■ What you will do ■
Reproduce the lines of the material from the line containing "旅游攻略全解 2026-0" up to and including the line containing "旅游攻略推荐必看 202", without any changes.

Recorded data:
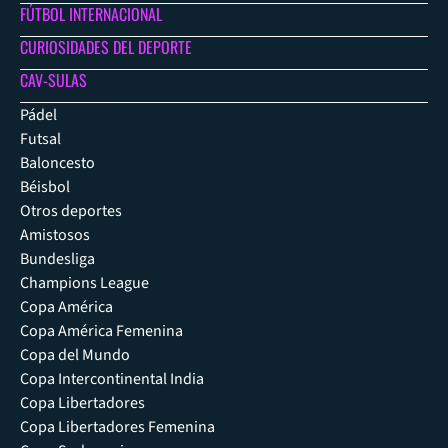
FÚTBOL INTERNACIONAL
CURIOSIDADES DEL DEPORTE
CAV-SULAS
Pádel
Futsal
Baloncesto
Béisbol
Otros deportes
Amistosos
Bundesliga
Champions League
Copa América
Copa América Femenina
Copa del Mundo
Copa Intercontinental India
Copa Libertadores
Copa Libertadores Femenina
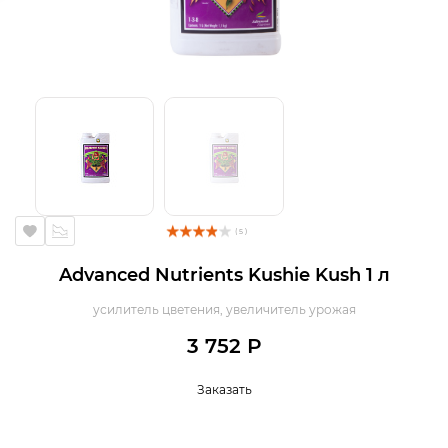
( 5 )
Advanced Nutrients Kushie Kush 1 л
усилитель цветения, увеличитель урожая
3 752 Р
Заказать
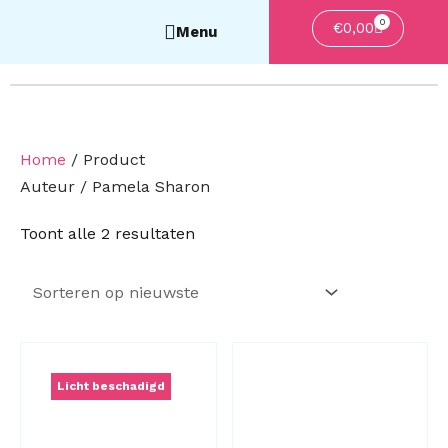
0
Winkelwa
€
0,00
Home
/ Product
Auteur / Pamela Sharon
Gesorteerd
Toont alle 2 resultaten
op
nieuwste
Oorspronkelijke
Huidige
prijs
prijs
Licht beschadigd
was:
is:
€29,99.
€23,99.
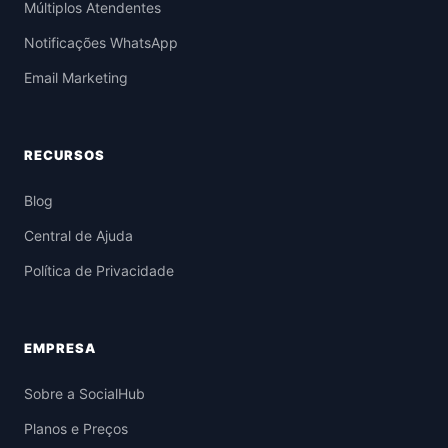
Múltiplos Atendentes
Notificações WhatsApp
Email Marketing
RECURSOS
Blog
Central de Ajuda
Política de Privacidade
EMPRESA
Sobre a SocialHub
Planos e Preços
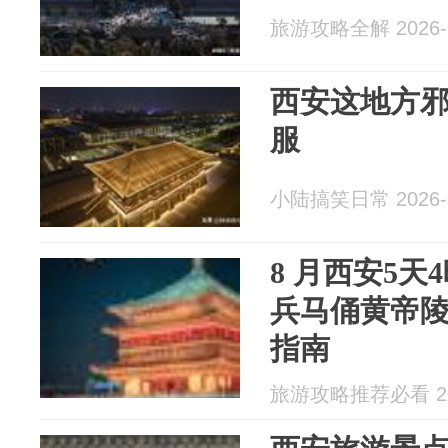
旅游攻略全解 2026-0
西安这地方
服
小陆搞笑日常 2026-0
8 月西安5
兵马俑黄帝
指南
旅游攻略推荐必看 202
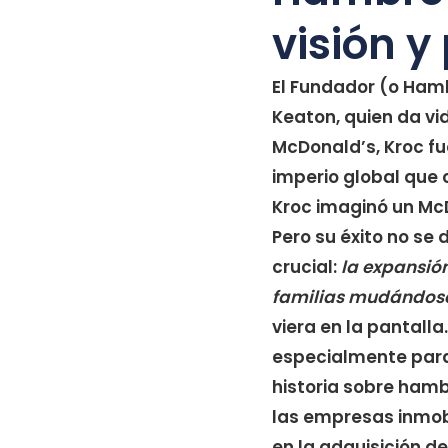
visión y
El Fundador (o Hamb
Keaton, quien da vi
McDonald’s, Kroc fu
imperio global que 
Kroc imaginó un Mc
Pero su éxito no se
crucial:
la expansió
familias mudándos
viera en la pantall
especialmente para
historia sobre hamb
las empresas inmob
en la adquisición d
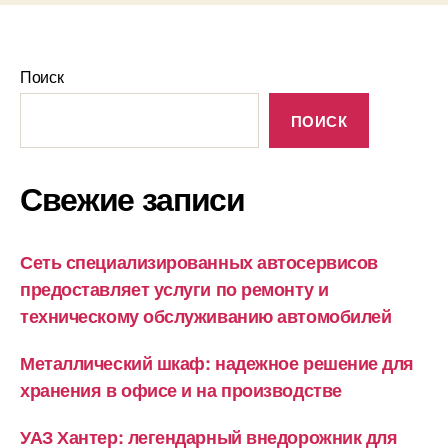
Поиск
ПОИСК
Свежие записи
Сеть специализированных автосервисов
предоставляет услуги по ремонту и
техническому обслуживанию автомобилей
Металлический шкаф: надежное решение для
хранения в офисе и на производстве
УАЗ Хантер: легендарный внедорожник для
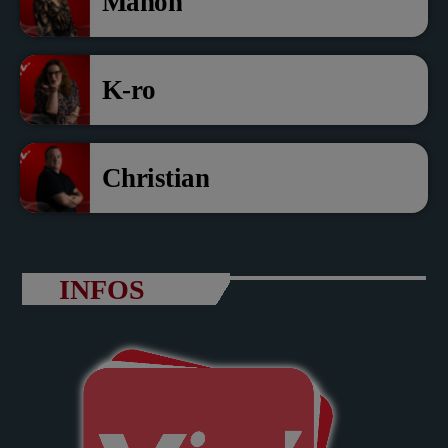
Manon
K-ro
Christian
INFOS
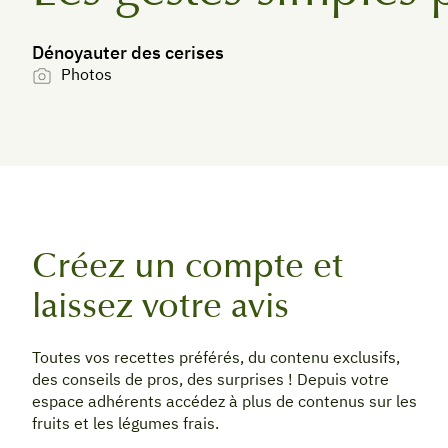
Dénoyauter des cerises
Photos
Créez un compte et
laissez votre avis
Toutes vos recettes préférés, du contenu exclusifs,
des conseils de pros, des surprises ! Depuis votre
espace adhérents accédez à plus de contenus sur les
fruits et les légumes frais.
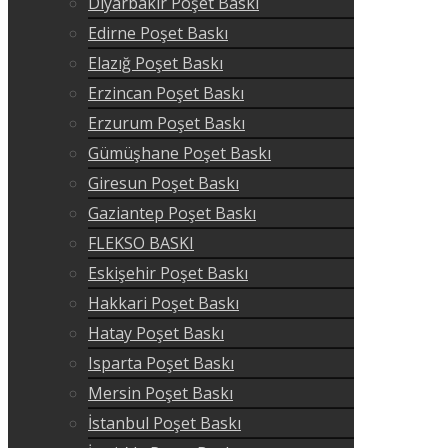
Diyarbakır Poşet Baskı
Edirne Poşet Baskı
Elazığ Poşet Baskı
Erzincan Poşet Baskı
Erzurum Poşet Baskı
Gümüşhane Poşet Baskı
Giresun Poşet Baskı
Gaziantep Poşet Baskı
FLEKSO BASKI
Eskişehir Poşet Baskı
Hakkari Poşet Baskı
Hatay Poşet Baskı
Isparta Poşet Baskı
Mersin Poşet Baskı
İstanbul Poşet Baskı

■ Reply ■
旅游攻略全解 2026-0
西安这地方
服
小陆搞笑日常 2026-0
8 月西安5
兵马俑黄帝
指南
旅游攻略推荐必看 202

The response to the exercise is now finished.